**Exercise**:
The pictures stay out; all of the data is to be printed exactly.
Segment Open
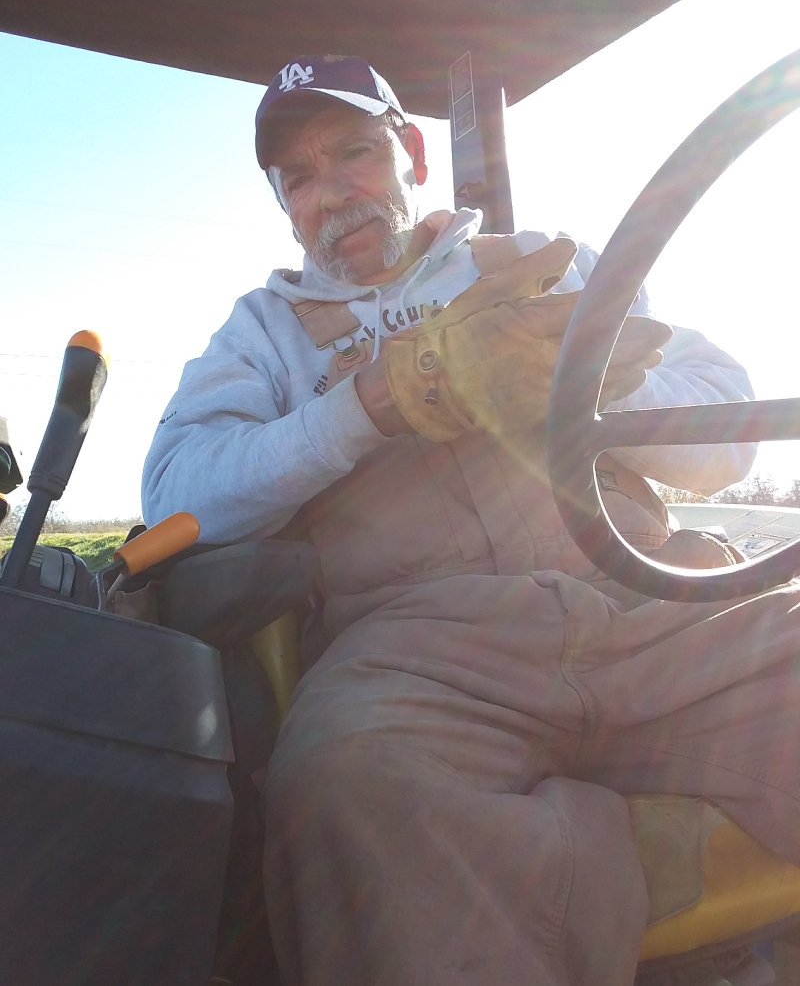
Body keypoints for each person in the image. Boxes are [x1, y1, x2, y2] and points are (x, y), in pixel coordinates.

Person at [142, 55, 800, 986]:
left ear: (411, 151)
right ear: (283, 203)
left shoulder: (552, 263)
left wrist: (575, 380)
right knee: (346, 789)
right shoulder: (263, 334)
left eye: (357, 153)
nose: (333, 194)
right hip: (420, 655)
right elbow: (175, 492)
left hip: (651, 604)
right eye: (300, 177)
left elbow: (729, 430)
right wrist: (373, 401)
Segment Closed
**Output below**:
Body keypoints for each person in the image. Boxes are [x1, y1, x2, y2] and points are (x, y), in pixel coordinates.

Person at [142, 55, 800, 986]:
left ear: (411, 151)
right ear: (283, 203)
left shoulder: (552, 263)
left wrist: (575, 380)
right knee: (346, 789)
right shoulder: (263, 334)
left eye: (357, 153)
nose: (333, 194)
right hip: (420, 655)
right elbow: (175, 492)
left hip: (651, 604)
right eye: (300, 177)
left elbow: (729, 430)
right wrist: (373, 401)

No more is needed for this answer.